The FDA granted the approval for Stiolto Respimat as a long-term and once-daily maintenance treatment of airflow obstruction in patients with chronic obstructive pulmonary disease (COPD), including chronic bronchitis and emphysema.
Marketed as Stiolto Respimat, olodaterol is a long-acting beta2-agonist that has been specifically designed to complement the efficacy of Spiriva, which is the most prescribed COPD maintenance treatment worldwide.

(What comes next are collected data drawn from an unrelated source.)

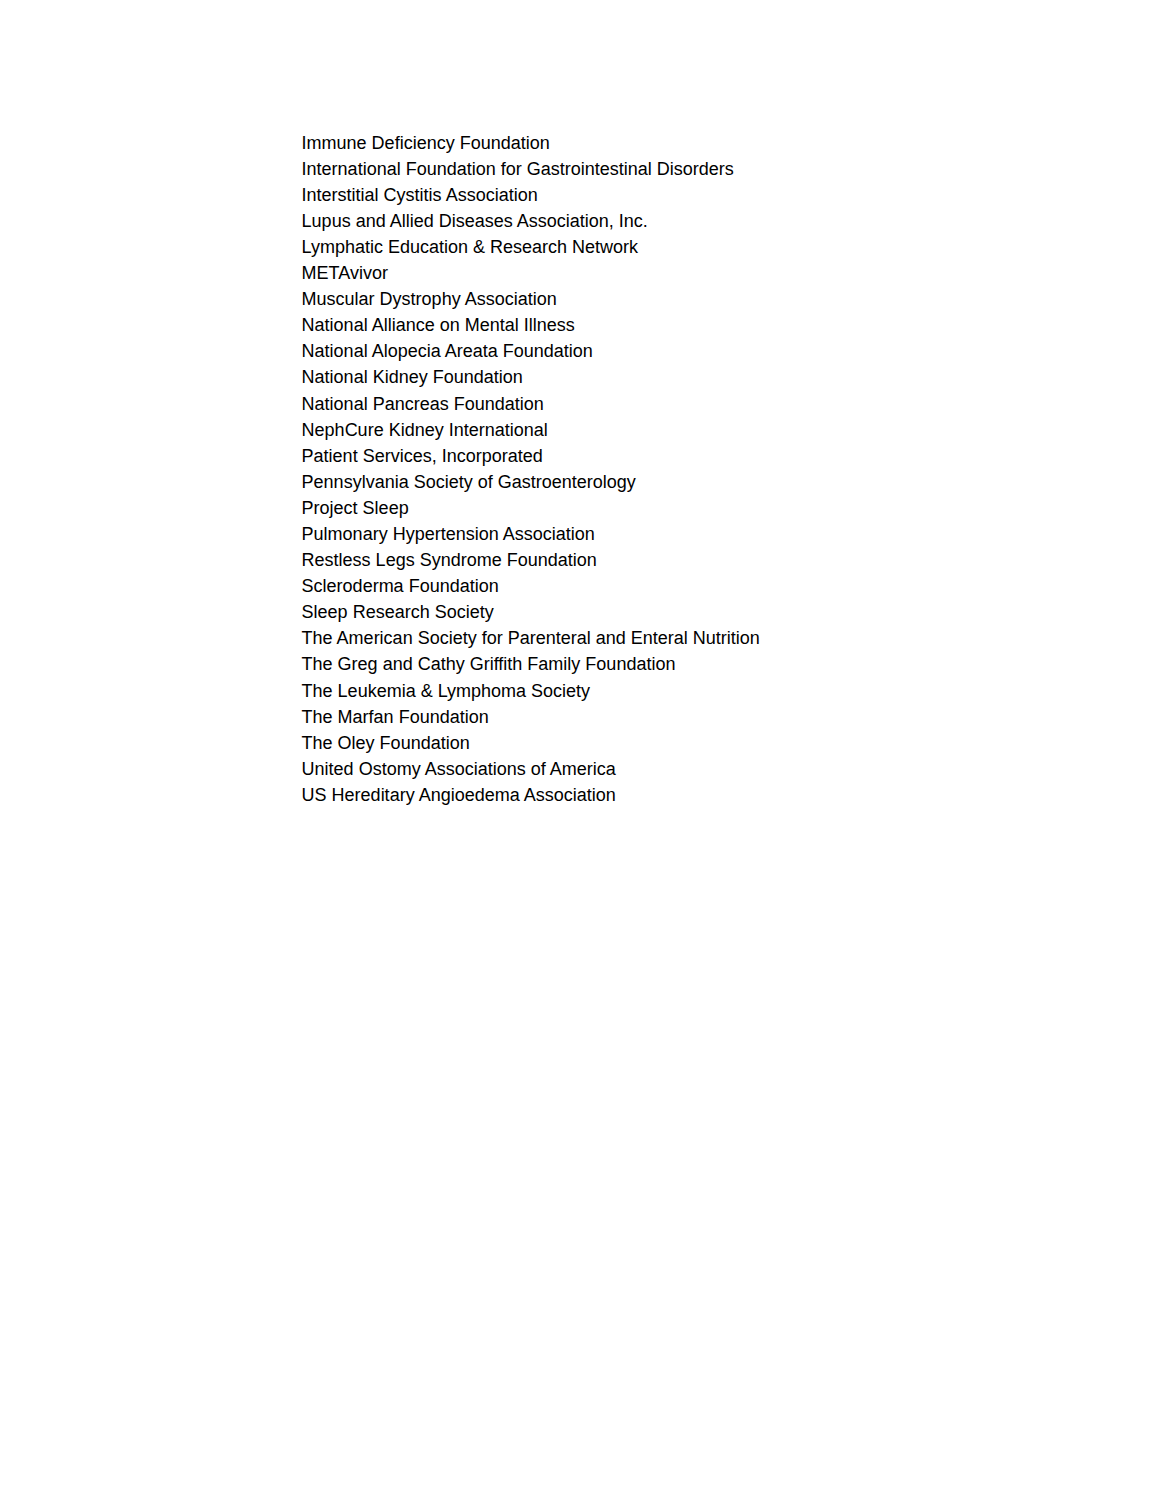Immune Deficiency Foundation
International Foundation for Gastrointestinal Disorders
Interstitial Cystitis Association
Lupus and Allied Diseases Association, Inc.
Lymphatic Education & Research Network
METAvivor
Muscular Dystrophy Association
National Alliance on Mental Illness
National Alopecia Areata Foundation
National Kidney Foundation
National Pancreas Foundation
NephCure Kidney International
Patient Services, Incorporated
Pennsylvania Society of Gastroenterology
Project Sleep
Pulmonary Hypertension Association
Restless Legs Syndrome Foundation
Scleroderma Foundation
Sleep Research Society
The American Society for Parenteral and Enteral Nutrition
The Greg and Cathy Griffith Family Foundation
The Leukemia & Lymphoma Society
The Marfan Foundation
The Oley Foundation
United Ostomy Associations of America
US Hereditary Angioedema Association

Stiolta is administered through Respimat, the propellant-free, platform inhaler for Boehringer Ingelheim's respiratory therapies, including approved and investigational therapies.
Boehringer Ingelheim chief medical officer Dr Klaus Dugi said: "The approval of Stiolto Respimat in the US marks an important milestone in our ongoing commitment to provide effective solutions for patients with COPD.
"Building on years of trusted experience with Spiriva, Stiolto Respimat provides even further benefits than Spiriva alone and will offer a valuable new treatment option for patients and physicians."
The approval was based on data from the pivotal Phase III Tonado I&II trials (NCT01431274/NCT01431287), which assessed more than 5,000 COPD patients.
The trials demonstrated that the drug provides statistically significant improvements in lung function over tiotropium and olodaterol alone.
Conducted as part of the TOviTO clinical trial programme that involved around 15,000 COPD patients across the globe, the trials demonstrated that Stiolto Respimat has a safety profile similar to tiotropium or olodaterol alone.